Question 3. Which of the following real functions are invertible over their natural domains and codomains $\mathbb{R}$?

(A) $f(x) = x + 5$

(B) $f(x) = x^2$

(C) $f(x) = \frac{1}{x}$

(D) $f(x) = x^3$

Question 4. If $f(x) = ax+b$ where $a \neq 0$, which of the following are true about its inverse?

(A) The inverse exists.

(B) The inverse is $f^{-1}(x) = \frac{x-b}{a}$.

(C) The inverse is also a linear function.

(D) The graph of $f^{-1}(x)$ is the reflection of the graph of $f(x)$ across the line $y=x$.

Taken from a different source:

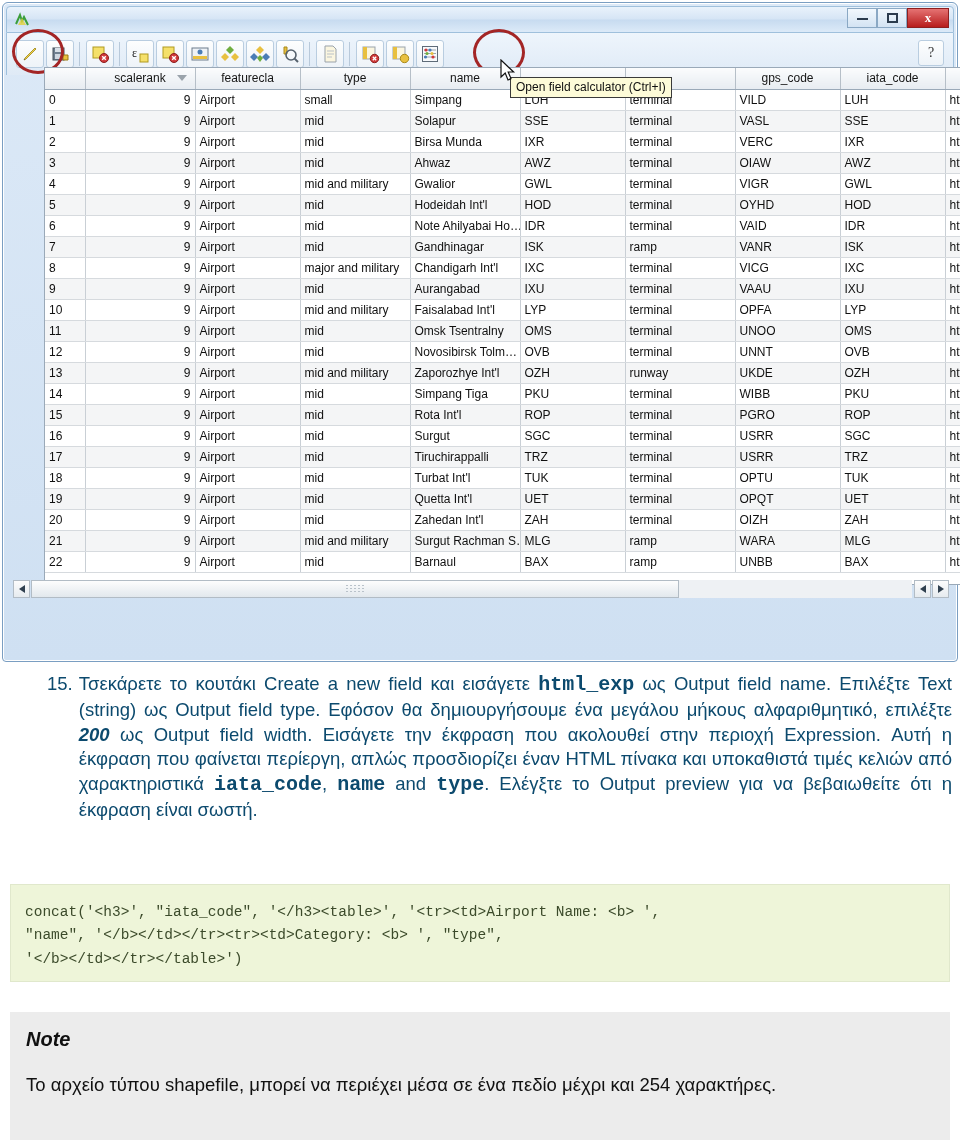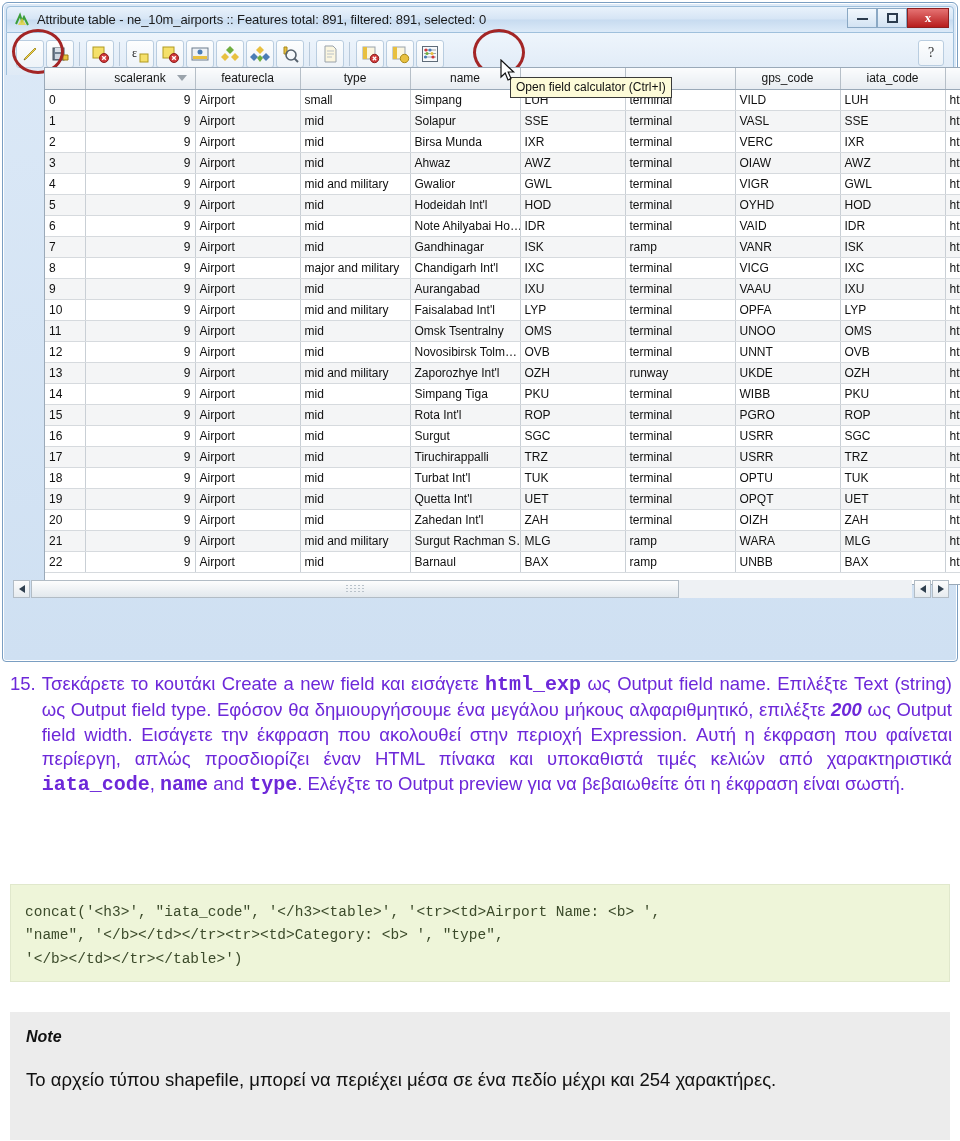"Attribute table - ne_10m_airports ::" span { html: <span>Attribute table - ne_10m_airports :: Features total: 891, filtered: 891, selected: 0</span> -> none }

Question 5. A binary operation $*$ on a set $S$ has which of the following properties?

(A) It is a function from $S \times S$ to $S$.

(B) For any $a, b \in S$, $a * b$ is a unique element in $S$.

(C) The operation must be commutative.

(D) The operation must have an identity element.

Question 6. Consider the set of integers $\mathbb{Z}$. Which of the following are binary operations on $\mathbb{Z}$?

(A) Addition ($+$)

(B) Subtraction ($-$)

(C) Multiplication ($\times$)

(D) Division ($\div$)

Question 7. Which of the following binary operations on $\mathbb{Z}$ are commutative?

(A) $a * b = a + b$

(B) $a * b = a - b$

(C) $a * b = a \times b$

(D) $a * b = \max(a, b)$

Question 8. Which of the following binary operations on $\mathbb{Z}$ are associative?

(A) $a * b = a + b$

(B) $a * b = a - b$

(C) $a * b = a \times b$

(D) $a * b = a^b$

Question 9. For the set of integers $\mathbb{Z}$ with the operation of addition ($+$), which of the following are true?

(A) $0$ is the identity element.

(B) The inverse of an element $a$ is $-a$.

(C) Every element in $\mathbb{Z}$ has an inverse under addition.

(D) $\mathbb{Z}$ is closed under addition.

Question 10. For the set of non-zero real numbers $\mathbb{R}^*$ with the operation of multiplication ($\times$), which of the following are true?

(A) $1$ is the identity element.

(B) The inverse of an element $a$ is $1/a$.

(C) Every element in $\mathbb{R}^*$ has an inverse under multiplication.

(D) $\mathbb{R}^*$ is closed under multiplication.